If you are just starting out, this limit seems pretty high. However, once you are more financially stable, you can start contributing more towards your retirement.
3. Lower Income Taxes with Pretax Contributions
Contributions to traditional 401(k) plans are taken out of your paycheck before income tax. This means you are saving even more money.
Your contributions to your 401(k) also lower your income taxes because your taxable income is lower after the 401(k) funds are taken out of your paycheck.
You will pay the income tax when you take out the funds during retirement. However, most people are in a lower tax bracket when they retire which lowers the eventual tax liability.
If you opt for a Roth 401(k), your money is taxed before you make your contribution. Because the IRS can only tax you once, they will not tax you when you pull out your funds during retirement.
4. You Can Borrow Against Your 401(k)
Some plans allow you to borrow against your 401(k). You typically pay the money back through extra payroll deductions and there may be an interest rate applied similar to other types of loans.

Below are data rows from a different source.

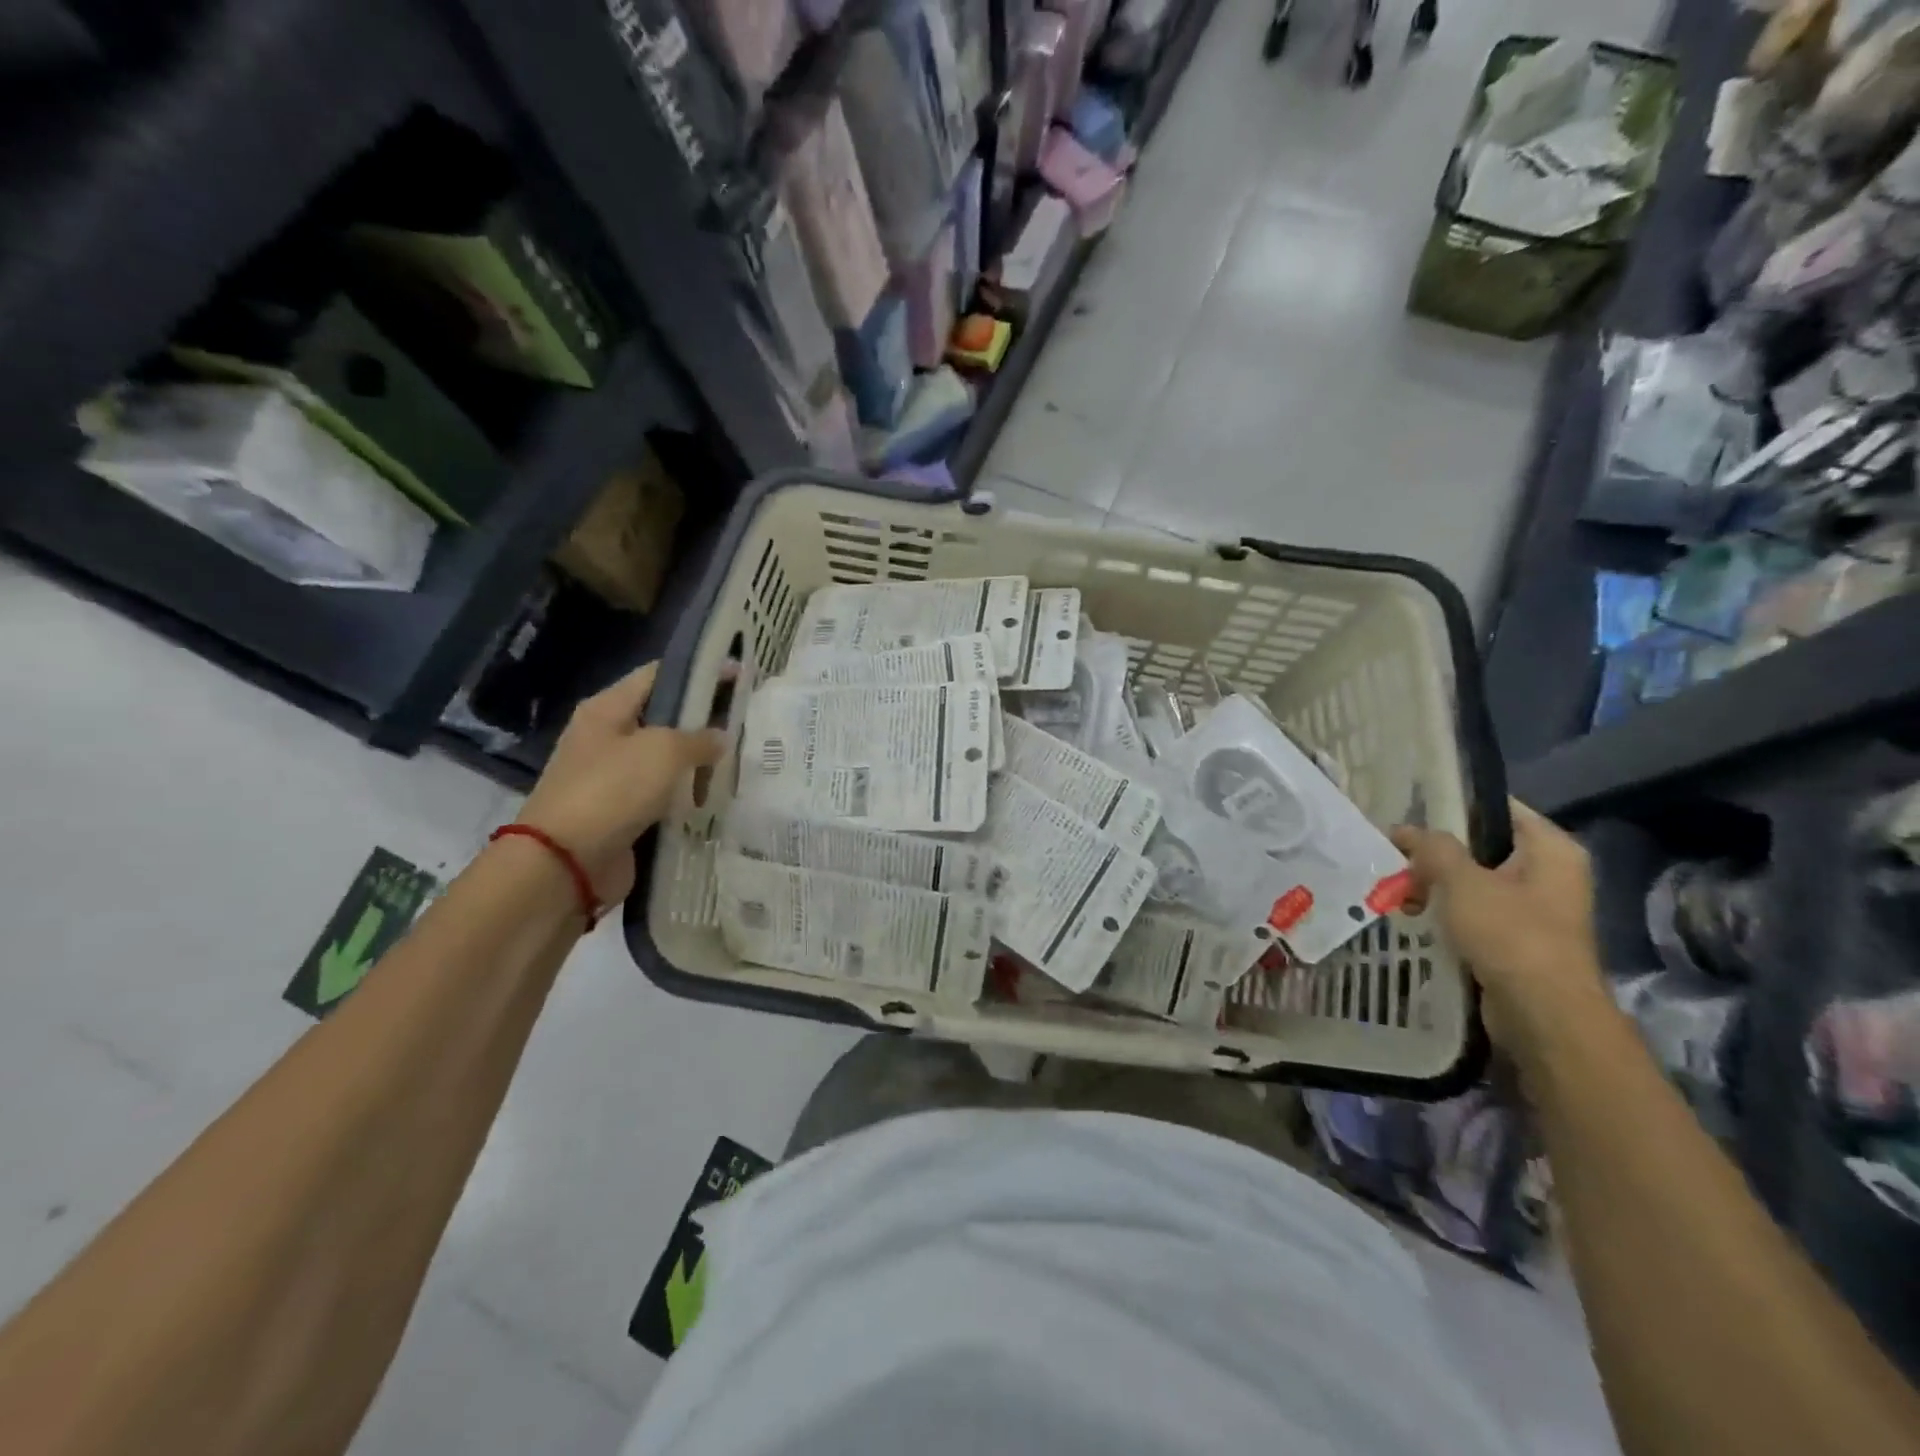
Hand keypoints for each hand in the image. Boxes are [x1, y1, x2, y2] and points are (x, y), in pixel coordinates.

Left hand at [516, 662, 726, 904]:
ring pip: (665, 761)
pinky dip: (686, 797)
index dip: (699, 672)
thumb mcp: (664, 751)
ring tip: (740, 762)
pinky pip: (662, 796)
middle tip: (746, 725)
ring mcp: (612, 778)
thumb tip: (719, 739)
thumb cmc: (612, 791)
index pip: (659, 675)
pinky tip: (717, 799)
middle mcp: (606, 738)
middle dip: (703, 720)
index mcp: (607, 709)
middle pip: (663, 718)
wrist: (565, 863)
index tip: (739, 676)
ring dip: (697, 763)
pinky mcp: (621, 813)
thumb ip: (699, 739)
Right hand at [1391, 801, 1607, 1054]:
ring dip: (1435, 884)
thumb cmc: (1510, 934)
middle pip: (1481, 847)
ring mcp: (1535, 909)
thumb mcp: (1462, 880)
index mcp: (1551, 849)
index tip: (1410, 808)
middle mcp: (1550, 874)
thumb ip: (1432, 847)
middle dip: (1435, 851)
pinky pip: (1474, 912)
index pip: (1498, 808)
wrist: (1542, 1014)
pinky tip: (1412, 913)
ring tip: (1396, 887)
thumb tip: (1404, 830)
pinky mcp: (1518, 940)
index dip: (1453, 804)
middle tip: (1394, 850)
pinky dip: (1445, 911)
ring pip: (1474, 882)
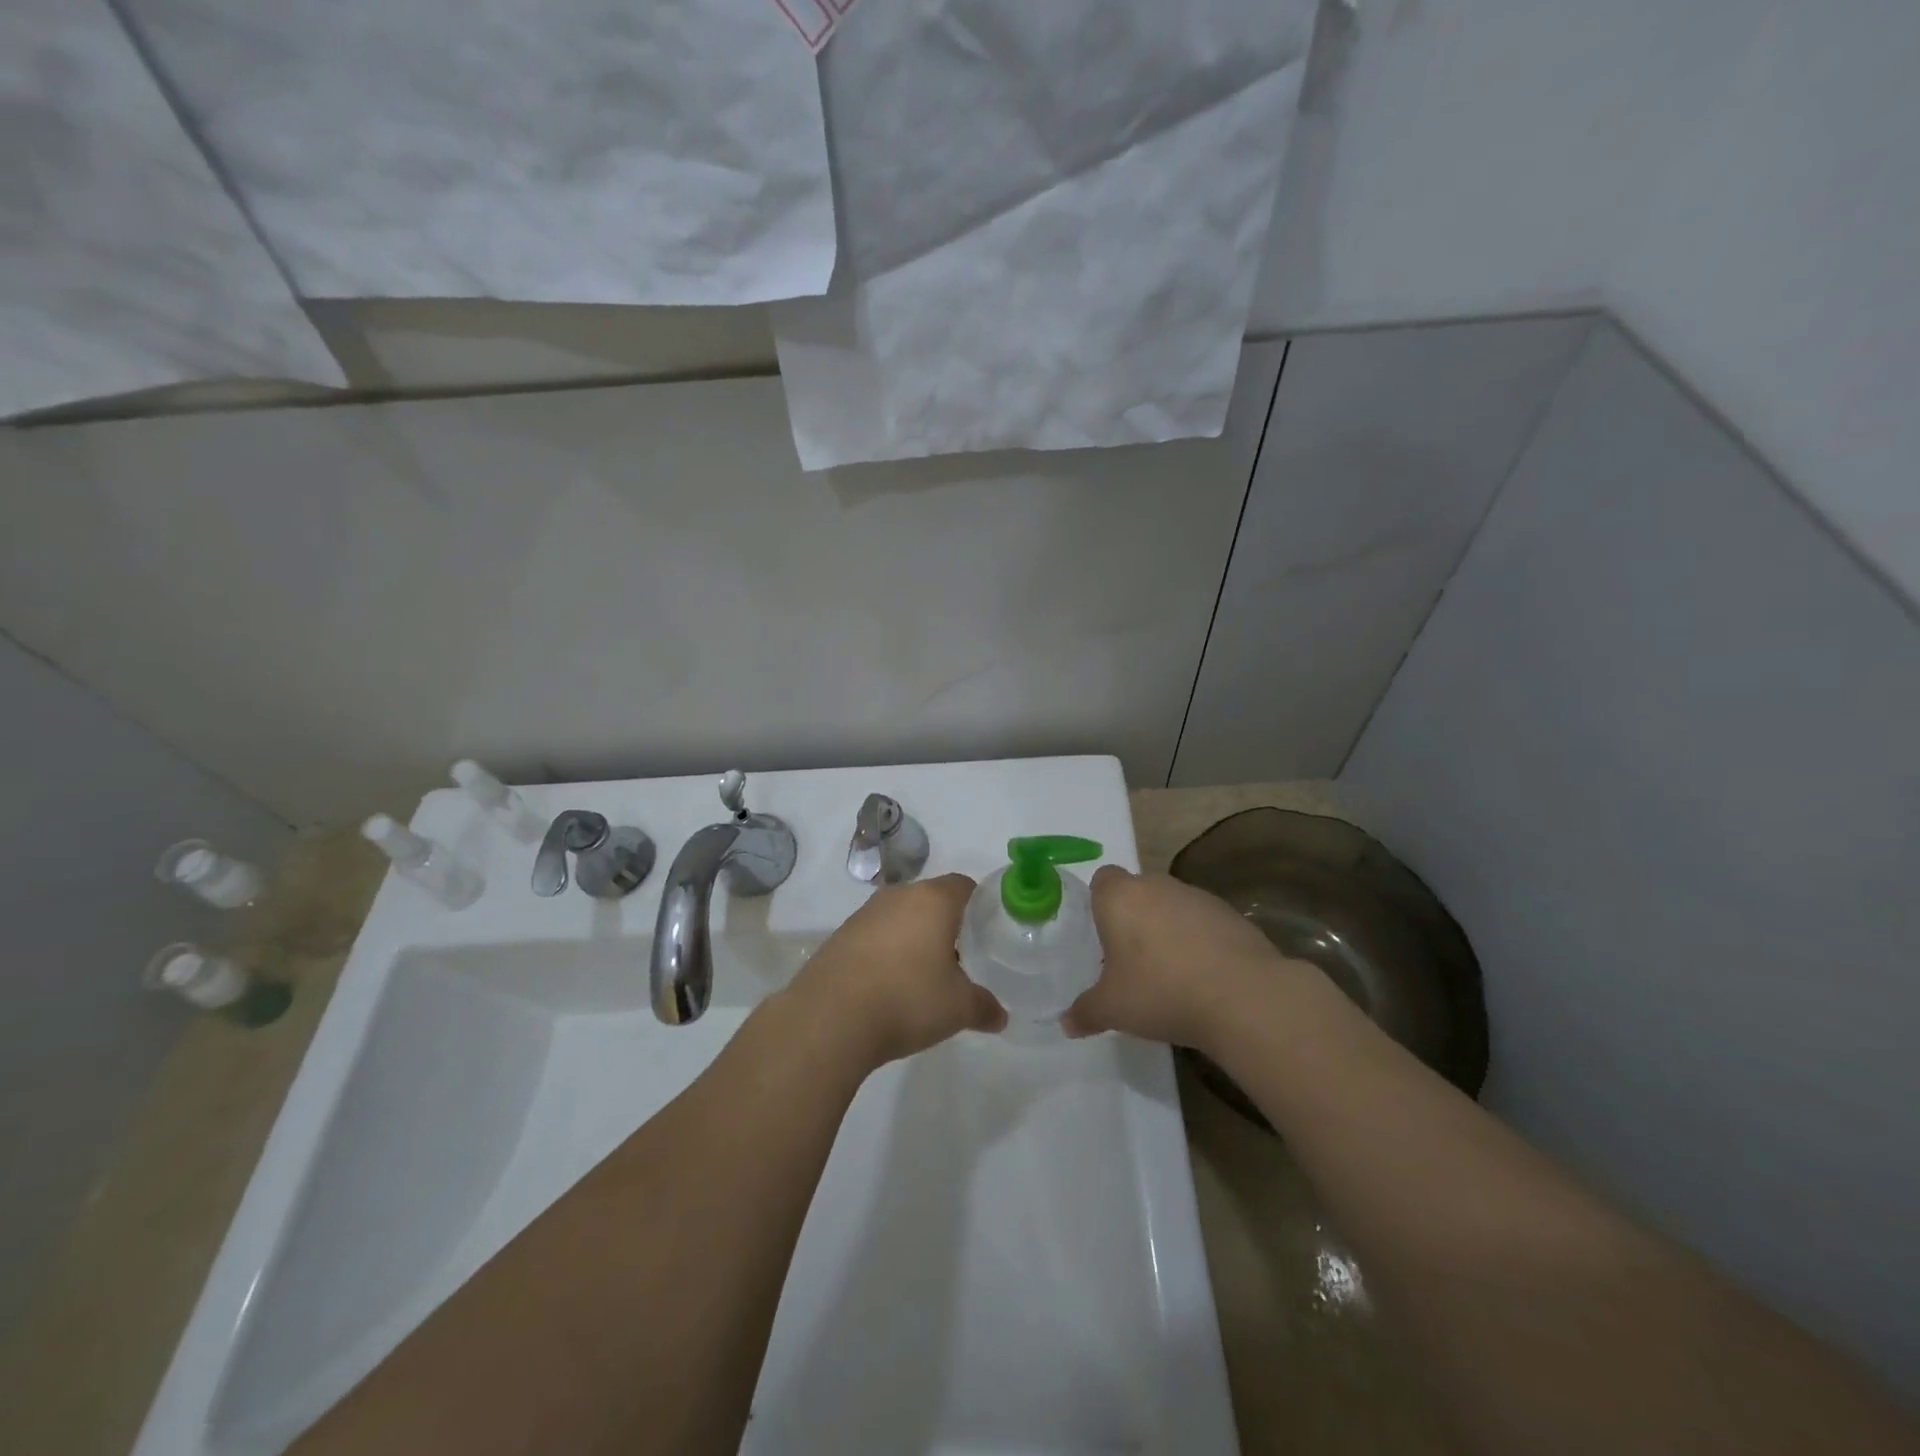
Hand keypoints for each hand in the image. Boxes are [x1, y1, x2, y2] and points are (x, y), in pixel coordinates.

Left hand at [787, 873, 1005, 1068]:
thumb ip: (984, 1007)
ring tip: (923, 975)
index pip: (963, 885)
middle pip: (931, 899)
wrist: (830, 1018)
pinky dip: (886, 952)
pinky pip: (874, 935)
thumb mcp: (958, 1008)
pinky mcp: (840, 936)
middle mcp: (898, 896)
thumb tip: (1000, 1016)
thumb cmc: (907, 999)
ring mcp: (864, 914)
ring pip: (900, 916)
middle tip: (960, 957)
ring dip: (913, 937)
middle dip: (946, 923)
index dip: (979, 904)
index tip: (987, 930)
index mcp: (933, 900)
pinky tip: (888, 984)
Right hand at [1064, 867, 1287, 1050]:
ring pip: (1172, 906)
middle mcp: (1157, 886)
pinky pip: (1203, 922)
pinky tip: (1203, 977)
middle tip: (1131, 960)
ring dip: (1168, 929)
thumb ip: (1085, 1012)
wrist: (1242, 996)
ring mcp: (1197, 897)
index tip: (1102, 936)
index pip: (1102, 880)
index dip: (1099, 903)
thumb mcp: (1112, 1009)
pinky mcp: (1231, 915)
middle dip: (1134, 918)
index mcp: (1120, 897)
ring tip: (1170, 973)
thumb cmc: (1161, 991)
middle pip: (1138, 891)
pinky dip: (1199, 941)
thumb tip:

Be careful if you have an outstanding loan and plan to leave your job because you will owe the full loan balance before that year's income taxes are due.
If you take out a loan, you will not get any market gains with that portion. This is why you invest in a 401(k) in the first place to make more money for retirement. So only borrow when it makes sense.
5. Can't Make Withdrawals Until 59 1/2
Because there are tax advantages to a 401(k), you cannot withdraw money whenever you want. You must wait until retirement age or 59 1/2. If you withdraw money before turning 59 1/2, you will get charged income tax and an additional 10 percent penalty.
There are a few exceptions. If you are retiring from an employer, you can withdraw at age 55. You may also be able to use your 401(k) if you have hardships such as significant medical expenses or a disability. You will want to talk to a tax advisor before pulling out funds, however.